As you develop your power network, keep in mind that your power plants will need raw materials, with the exception of the solar/wind plants. It might be worth it to pay a little extra to go green, avoiding the often-volatile resources market.
This is a great option for the committed board game player. With a phase in each round loosely translating to “bureaucracy,” this German game is a dream for regulators, but can be tough for most American audiences.
3. The Manhattan Project: Energy Empire, created by Minion Games
Manhattan Project: Energy Empire puts you in charge of a country as you deal with the impending climate crisis, while also managing the need for power that your citizens demand.
While Power Grid advantages clean energy by removing the resource requirement, Manhattan Project: Energy Empire punishes players who don’t actively work to keep their generation cleaner. Gather resources, spend energy to develop science, remove pollution to conserve production capability, and more.
If you play Yahtzee and think, “I really wish this game had more dice,” Manhattan Project: Energy Empire is your game. It comes with 24 total dice, representing five different types of power plants, each with different pollution, generation and radiation effects.
Manhattan Project: Energy Empire can certainly seem daunting, given how many pieces come out of the box. But pay attention to the advantages of your nation card, and you’ll have a strategy that will put you on the path to energy dominance.
4. The Game of Energy, created by Nathan Wright
A newer addition to the energy games compendium, The Game of Energy was released in 2016.
It’s still a little tough to track down a copy. But if you are able to find it, you’ll be tasked with the purest energy "win condition" of all these games: generating the most terawatt-hours of electricity. Develop different types of generation technology, diversifying your portfolio to guard against natural disasters and take advantage of new energy technologies.
The biggest power generator will get the United Nations contract for a global energy provider and forestall a global energy crisis.

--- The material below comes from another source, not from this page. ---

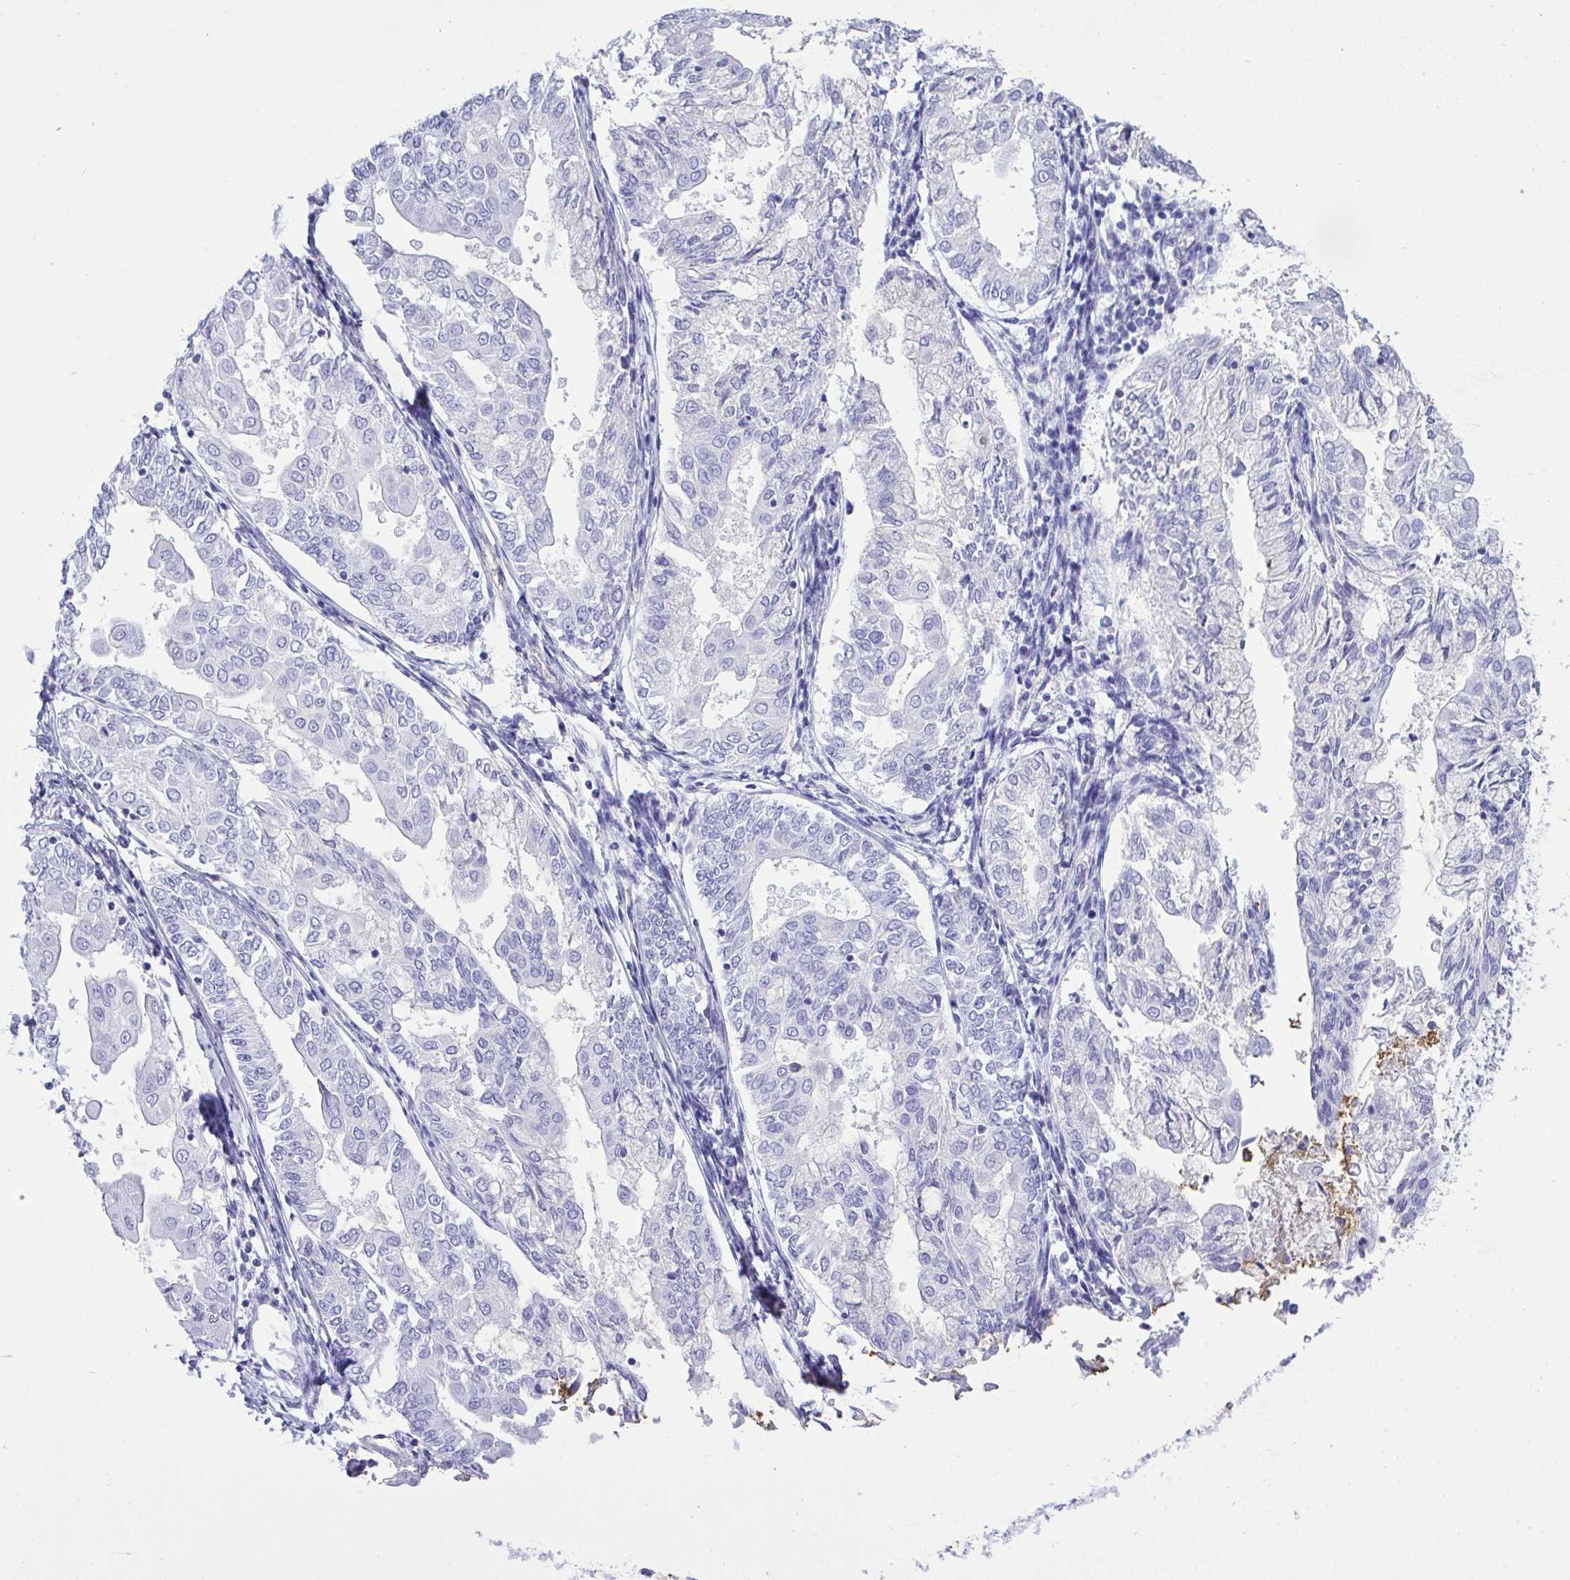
{"staining": {"intensity": "negative", "quantity": "none", "location": "none"}, "tissue": "endometrial cancer", "cell_type": "Tumor cells", "image_type": "cancer", "snomed": [{"axis": "morphology", "description": "Adenocarcinoma, NOS"}, {"axis": "topography", "description": "Endometrium"}], "caption": "IHC image of neoplastic tissue: endometrial cancer (adenocarcinoma) stained with DAB (3,3'-diaminobenzidine) displays no significant protein expression in tumor cells.", "gene": "AKR1D1", "patient": {"sex": "female", "age": 68}}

5. Newtonian Shift, commissioned by Eneco
If you happen to have a family full of utility executives, policymakers and proto-entrepreneurs, then Newtonian Shift could be the best pick on this list for you. Dutch utility Eneco commissioned this room-sized game to create dialogue among industry players about the changing industry.
The game was adapted for North America by Canadian incubator MaRS Discovery District, and it places players into various industry roles in fictional Newtonia, a land dependent on energy imports from adjacent countries, as well as its own legacy fossil and nuclear plants. The game tests a player’s ability to think quickly as challenges mount over hours. This one is not for the casual gamer.

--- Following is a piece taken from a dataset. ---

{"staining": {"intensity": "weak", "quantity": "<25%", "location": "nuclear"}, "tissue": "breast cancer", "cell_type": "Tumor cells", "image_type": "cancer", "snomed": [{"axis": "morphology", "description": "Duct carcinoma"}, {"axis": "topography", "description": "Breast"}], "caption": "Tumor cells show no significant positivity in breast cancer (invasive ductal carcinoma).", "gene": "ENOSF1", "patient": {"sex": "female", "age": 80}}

We all need a plan for that moment when your uncle proclaims his support for Rick Perry's coal NOPR. This is the perfect game for escaping for a few hours.
6. Balance, presented by Statnett
Balance provides an excellent experience for any budding control center operator or transmission planner. The app is only available on Android, but offers several hours of perplexing challenges that test a player's ability to build a grid capable of withstanding rock slides, overloads and windstorms.
This basic simulator does not wow with its poor controls, but provides a great refresher on basic principles of power system design that is enjoyable to play. (We at GTM may be biased on this one.) Statnett’s Norwegian pedigree is evident, as hydro plants make up your generation base, and solar and wind plants offer all-on or all-off accents. Balance is a great game to bring out the inner engineer.
If you have any favorites you think we missed, let us know in the comments. Whatever you end up playing, we here at GTM hope that your holiday season is filled with fun, food, family, and most importantly, rigorous discussion of the impacts of grid engineering.
Happy Holidays from the GTM PG&E Division!